'''

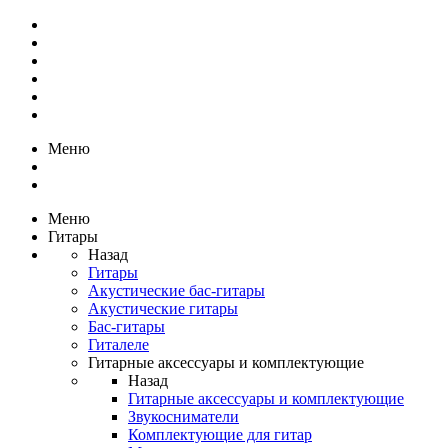
Меню
Меню
Гитары
Назад
Гитары
Акустические бас-гитары
Акустические гитары
Бас-гитары
Гиталеле
Гитарные аксессуары и комплектующие
Назад
Гитарные аксессуары и комплектующие
Звукосниматели
Комплектующие для гитар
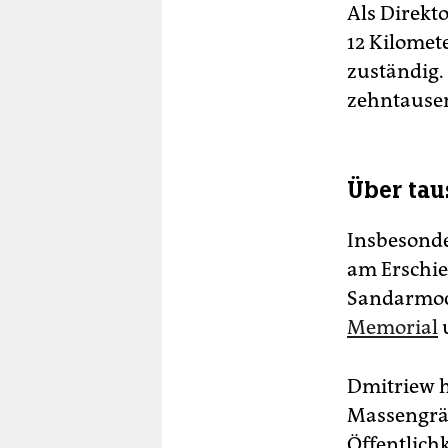
Als Direkt
12 Kilome
zuständig.
zehntause
Über tau
Insbesond
am Erschi
Sandarmo
Memorial
u
Dmitriew h
Massengräb
Öffentlich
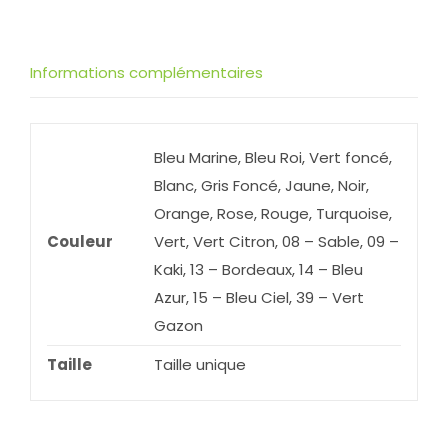
Informations complémentaires
Bleu Marine, Bleu Roi, Vert foncé,
Blanc, Gris Foncé, Jaune, Noir,
Orange, Rose, Rouge, Turquoise,
Couleur
Vert, Vert Citron, 08 – Sable, 09 –
Kaki, 13 – Bordeaux, 14 – Bleu
Azur, 15 – Bleu Ciel, 39 – Vert
Gazon
Taille
Taille unique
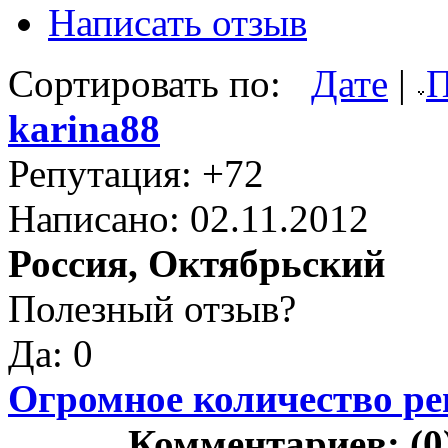
Написать отзыв
Сортировать по:
Дате
|
П
karina88
Репутация: +72
Написано: 02.11.2012
Россия, Октябрьский
Полезный отзыв?
Да: 0
Огромное количество ре
Комментариев: (0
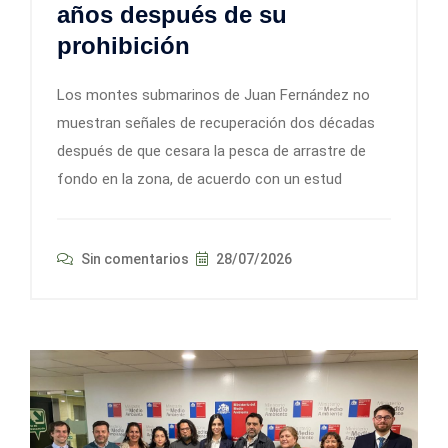
años después de su
prohibición
Los montes submarinos de Juan Fernández no
muestran señales de recuperación dos décadas
después de que cesara la pesca de arrastre de
fondo en la zona, de acuerdo con un estud
Sin comentarios
28/07/2026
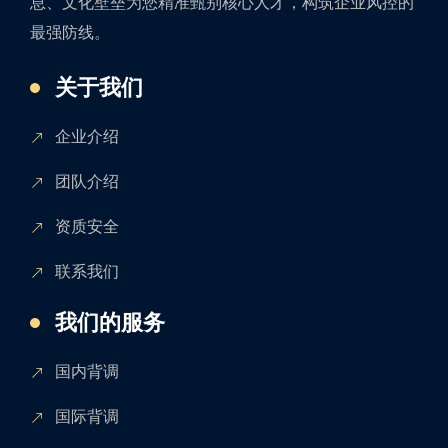
息、文化壁垒为您精准甄别核心人才，构筑企业风控的
最强防线。
关于我们
企业介绍
团队介绍
资质安全
联系我们
我们的服务
国内背调
国际背调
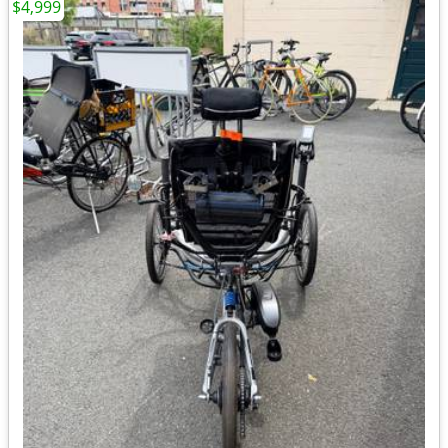
$4,999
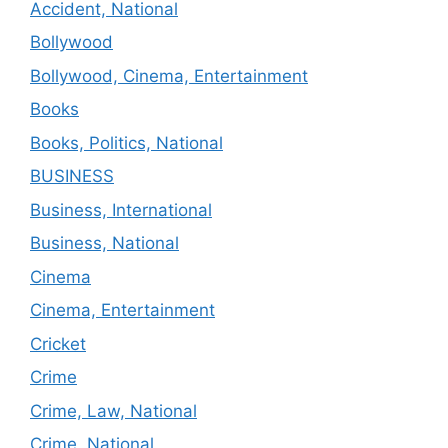
Accident, National
Bollywood
Bollywood, Cinema, Entertainment
Books
Books, Politics, National
BUSINESS
Business, International
Business, National
Cinema
Cinema, Entertainment
Cricket
Crime
Crime, Law, National
Crime, National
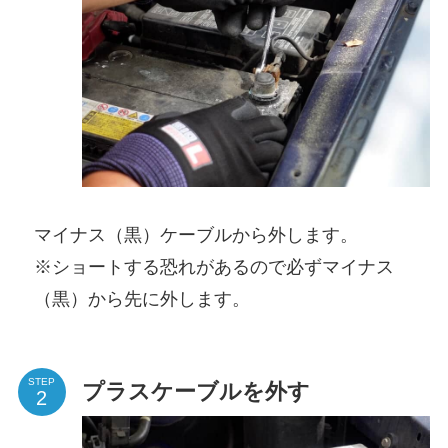
マイナス（黒）ケーブルから外します。
※ショートする恐れがあるので必ずマイナス
（黒）から先に外します。
STEP
プラスケーブルを外す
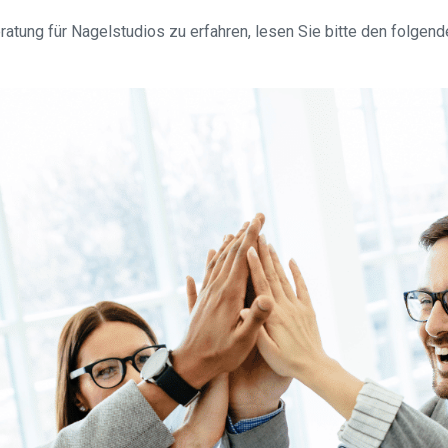
tung für Nagelstudios zu erfahren, lesen Sie bitte den folgend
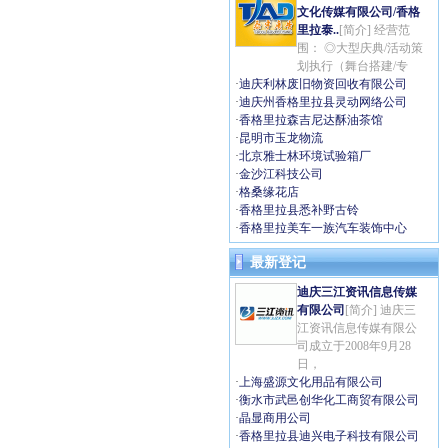
文化传媒有限公司/香格
里拉泰..
[简介] 经营范
围： ◎大型庆典/活动策
划执行（舞台搭建/专
·
迪庆利林废旧物资回收有限公司
·
迪庆州香格里拉县灵动网络公司
·
香格里拉森吉尼达酥油茶馆
·
昆明市玉龙物流
·
北京雅士林环境试验箱厂
·
金沙江科技公司
·
格桑缘花店
·
香格里拉县悉补野古铃
·
香格里拉美车一族汽车装饰中心
最新登记
迪庆三江资讯信息传媒
有限公司
[简介] 迪庆三
江资讯信息传媒有限公
司成立于2008年9月28
日，
·
上海盛源文化用品有限公司
·
衡水市武邑创华化工商贸有限公司
·
晶显商用公司
·
香格里拉县迪兴电子科技有限公司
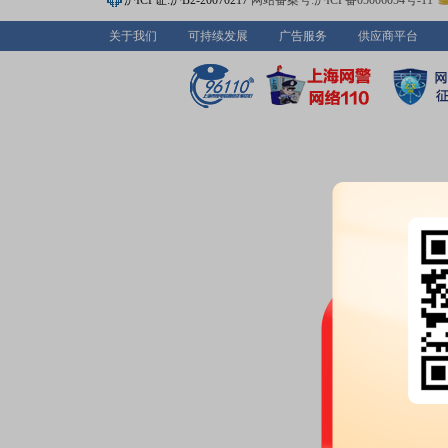
沪ICP证:沪B2-20070217
网站备案号:沪ICP备05006054号-11
关于我们
可持续发展
广告服务
供应商平台
2026-06-28
股东户数：
2026年06月28日公布
户，比上期减少197户
2026-06-18
股东户数：
2026年06月18日公布
户，比上期增加406户
2026-06-16
公告：
2026年06月16日发布
《贝
补偿实施完毕的公告》
2026-06-15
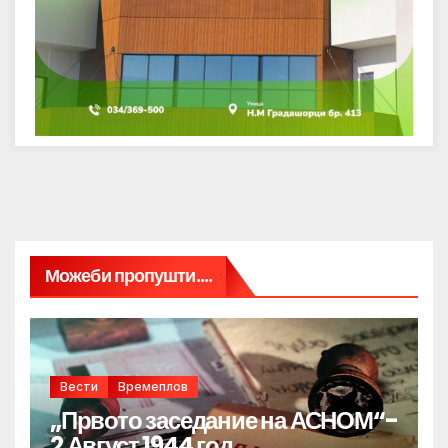
Можеби пропушти....
Вести
Времеплов
„Првото заседание на АСНОМ“-
2 Август 1944 год.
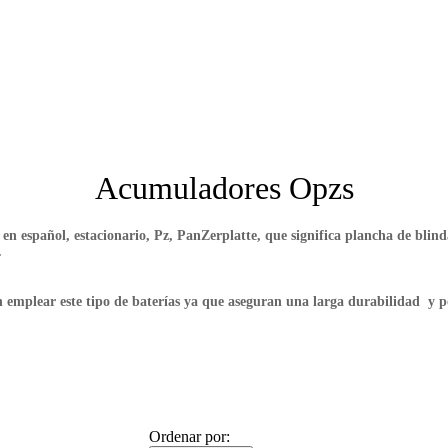
Acumuladores Opzs
o en español, estacionario,
Pz, PanZerplatte
, que significa plancha de blind
.
elen emplear este tipo de baterías ya que aseguran una larga durabilidad y p
Ordenar por:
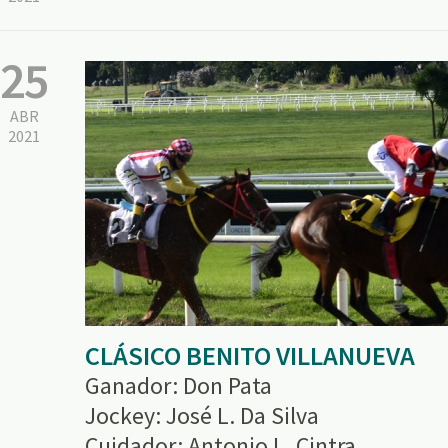
25
ABR
2021
CLÁSICO BENITO VILLANUEVA
Ganador: Don Pata
Jockey: José L. Da Silva
Cuidador: Antonio L. Cintra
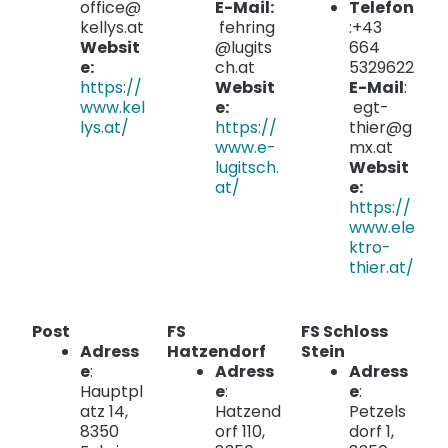
office@
E-Mail:
Telefon
kellys.at
fehring
:+43
Websit
@lugits
664
e:
ch.at
5329622
https://
Websit
E-Mail
:
www.kel
e:
egt-
lys.at/
https://
thier@g
www.e-
mx.at
lugitsch.
Websit
at/
e:
https://
www.ele
ktro-
thier.at/
Post
FS
FS Schloss
Adress
Hatzendorf
Stein
e
:
Adress
Adress
Hauptpl
e
:
e
:
atz 14,
Hatzend
Petzels
8350
orf 110,
dorf 1,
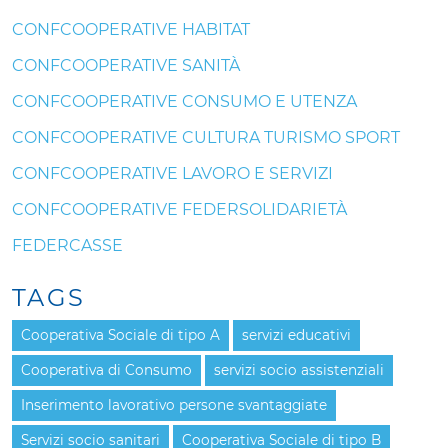
CONFCOOPERATIVE HABITAT
CONFCOOPERATIVE SANITÀ
CONFCOOPERATIVE CONSUMO E UTENZA
CONFCOOPERATIVE CULTURA TURISMO SPORT
CONFCOOPERATIVE LAVORO E SERVIZI
CONFCOOPERATIVE FEDERSOLIDARIETÀ
FEDERCASSE
TAGS
Cooperativa Sociale di tipo A
servizi educativi
Cooperativa di Consumo
servizi socio assistenziali
Inserimento lavorativo persone svantaggiate
Servizi socio sanitari
Cooperativa Sociale di tipo B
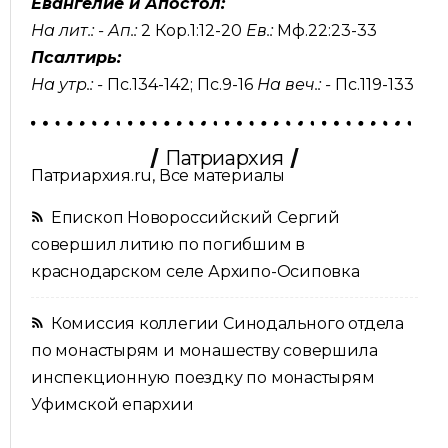
Евангелие и Апостол:
На лит.: -
Ап.:
2 Кор.1:12-20
Ев.:
Мф.22:23-33
Псалтирь:
На утр.: -
Пс.134-142
;
Пс.9-16
На веч.: -
Пс.119-133
Патриархия
Патриархия.ru, Все материалы
Епископ Новороссийский Сергий
совершил литию по погибшим в
краснодарском селе Архипо-Осиповка
Комиссия коллегии Синодального отдела
по монастырям и монашеству совершила
инспекционную поездку по монастырям
Уфимской епархии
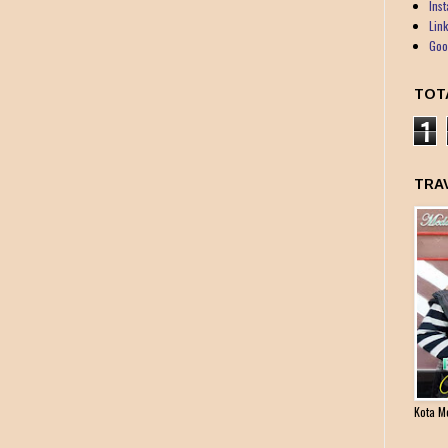
Ins
Lin
Goo
TOT
1
TRA
Kota M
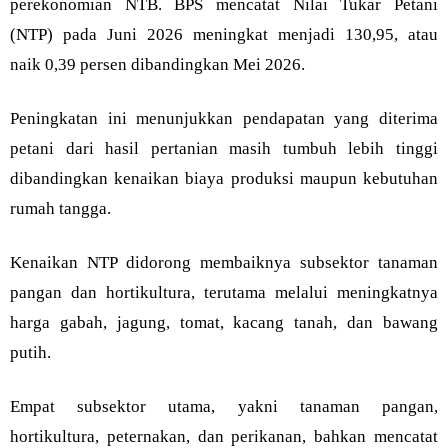
perekonomian NTB. BPS mencatat Nilai Tukar Petani
(NTP) pada Juni 2026 meningkat menjadi 130,95, atau
naik 0,39 persen dibandingkan Mei 2026.
Peningkatan ini menunjukkan pendapatan yang diterima
petani dari hasil pertanian masih tumbuh lebih tinggi
dibandingkan kenaikan biaya produksi maupun kebutuhan
rumah tangga.
Kenaikan NTP didorong membaiknya subsektor tanaman
pangan dan hortikultura, terutama melalui meningkatnya
harga gabah, jagung, tomat, kacang tanah, dan bawang
putih.
Empat subsektor utama, yakni tanaman pangan,
hortikultura, peternakan, dan perikanan, bahkan mencatat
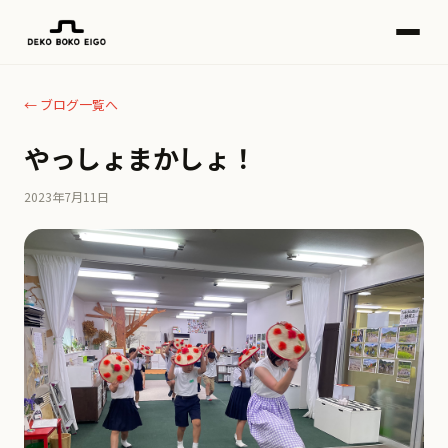
← ブログ一覧へ
やっしょまかしょ！
2023年7月11日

'''

> [Work task]: Images are to be skipped, and each line above is to be returned exactly.

> [Reply]:
Меню
Меню
Гитары
Назад
Гитары
Акустические бас-гитары
Акустические гитары
Бас-гитары
Гиталеле
Гитарные аксессуары и комплектующие
Назад
Гитарные аксессуары и комплектующие
Звукосниматели
Комплектующие для гитар
Als Direkt
12 Kilome
zuständig.
zehntause
Über tau
Insbesond
am Erschi
Sandarmo
Memorial
u
Dmitriew h
Massengräb
Öffentlich
Informations complémentaires
Bleu Marine, Bleu Roi, Vert foncé,
Blanc, Gris Foncé, Jaune, Noir,
Orange, Rose, Rouge, Turquoise,
Couleur
Vert, Vert Citron, 08 – Sable, 09 –
Kaki, 13 – Bordeaux, 14 – Bleu
Azur, 15 – Bleu Ciel, 39 – Vert
Gazon
Taille
Taille unique
Написать отзыв
Сортировать по:
Дате
|
П
karina88
Репутация: +72
Написано: 02.11.2012
Россия, Октябрьский
Полезный отзыв?
Да: 0
Огромное количество ре
Комментариев: (0
años después de su
prohibición
Los montes submarinos de Juan Fernández no
muestran señales de recuperación dos décadas
después de que cesara la pesca de arrastre de
fondo en la zona, de acuerdo con un estud
Sin comentarios
28/07/2026
息、文化壁垒为您精准甄别核心人才，构筑企业风控的
最强防线。
关于我们
企业介绍
团队介绍
资质安全
联系我们
我们的服务
国内背调
国际背调
$4,999
Accident, National
Bollywood
Bollywood, Cinema, Entertainment
Books
Books, Politics, National
BUSINESS
Business, International
Business, National
Cinema
Cinema, Entertainment
Cricket
Crime
Crime, Law, National
Crime, National
マイナス（黒）ケーブルから外します。
※ショートする恐れがあるので必ずマイナス
（黒）から先に外します。
STEP
プラスケーブルを外す
tung für Nagelstudios zu erfahren, lesen Sie bitte den folgend
文化传媒有限公司/香格
里拉泰..
[简介] 经营范
围： ◎大型庆典/活动策
划执行（舞台搭建/专
·
迪庆利林废旧物资回收有限公司
·
迪庆州香格里拉县灵动网络公司
·
香格里拉森吉尼达酥油茶馆
·
昆明市玉龙物流
·
北京雅士林环境试验箱厂
·
金沙江科技公司
·
格桑缘花店
·
香格里拉县悉补野古铃
·
香格里拉美车一族汽车装饰中心
最新登记
迪庆三江资讯信息传媒
有限公司
[简介] 迪庆三
江资讯信息传媒有限公
司成立于2008年9月28
日，
·
上海盛源文化用品有限公司
·
衡水市武邑创华化工商贸有限公司
·
晶显商用公司
·
香格里拉县迪兴电子科技有限公司
沪ICP证:沪B2-20070217
网站备案号:沪ICP备05006054号-11
关于我们
可持续发展
广告服务
供应商平台
2026-06-28
股东户数：
2026年06月28日公布
户，比上期减少197户
2026-06-18
股东户数：
2026年06月18日公布
户，比上期增加406户
2026-06-16
公告：
2026年06月16日发布
《贝
补偿实施完毕的公告》
2026-06-15
Можеби пропушти....
Вести
Времеплов
„Првото заседание на АСНОМ“-
2 Август 1944 год.
Acumuladores Opzs
o en español, estacionario,
Pz, PanZerplatte
, que significa plancha de blind
.
elen emplear este tipo de baterías ya que aseguran una larga durabilidad y p
Ordenar por:
25
ABR
2021
CLÁSICO BENITO VILLANUEVA
Ganador: Don Pata
Jockey: José L. Da Silva
Cuidador: Antonio L. Cintra
office@
E-Mail:
Telefon
kellys.at
fehring
:+43
Websit
@lugits
664
e:
ch.at
5329622
https://
Websit
E-Mail
:
www.kel
e:
egt-
lys.at/
https://
thier@g
www.e-
mx.at
lugitsch.
Websit
at/
e:
https://
www.ele
ktro-
thier.at/
Post
FS
FS Schloss
Adress
Hatzendorf
Stein
e
:
Adress
Adress
Hauptpl
e
:
e
:
atz 14,
Hatzend
Petzels
8350
orf 110,
dorf 1,
CONFCOOPERATIVE HABITAT
CONFCOOPERATIVE SANITÀ
CONFCOOPERATIVE CONSUMO E UTENZA
CONFCOOPERATIVE CULTURA TURISMO SPORT
CONFCOOPERATIVE LAVORO E SERVIZI
CONFCOOPERATIVE FEDERSOLIDARIETÀ
FEDERCASSE
TAGS
Cooperativa Sociale di tipo A
servizi educativi
Cooperativa di Consumo
servizi socio assistenziali
Inserimento lavorativo persone svantaggiate
Servizi socio sanitari
Cooperativa Sociale di tipo B
Евангелие и Апостол:
На лит.: -
Ап.:
2 Кор.1:12-20
Ев.:
Мф.22:23-33
Псалтирь:
На утр.: -
Пс.134-142
;
Пс.9-16
На веч.: -
Пс.119-133
Патриархия
Патриархия.ru, Все материалы
Епископ Новороссийский Сергий
совершил литию по погибшим в
краснодарском селе Архипо-Осиповка
Комиссия коллегии Синодального отдела
по монастырям и монашеству совершила
инспекционную поездку по монастырям
Уфимской епархии
Ins
Lin
Goo
TOT
1
TRA
Kota M
perekonomian NTB. BPS mencatat Nilai Tukar Petani
(NTP) pada Juni 2026 meningkat menjadi 130,95, atau
naik 0,39 persen dibandingkan Mei 2026.
Peningkatan ini menunjukkan pendapatan yang diterima
petani dari hasil pertanian masih tumbuh lebih tinggi
dibandingkan kenaikan biaya produksi maupun kebutuhan
rumah tangga.
Kenaikan NTP didorong membaiknya subsektor tanaman
pangan dan hortikultura, terutama melalui meningkatnya
harga gabah, jagung, tomat, kacang tanah, dan bawang
putih.
Empat subsektor utama, yakni tanaman pangan,
hortikultura, peternakan, dan perikanan, bahkan mencatat
← ブログ一覧へ
やっしょまかしょ！
2023年7月11日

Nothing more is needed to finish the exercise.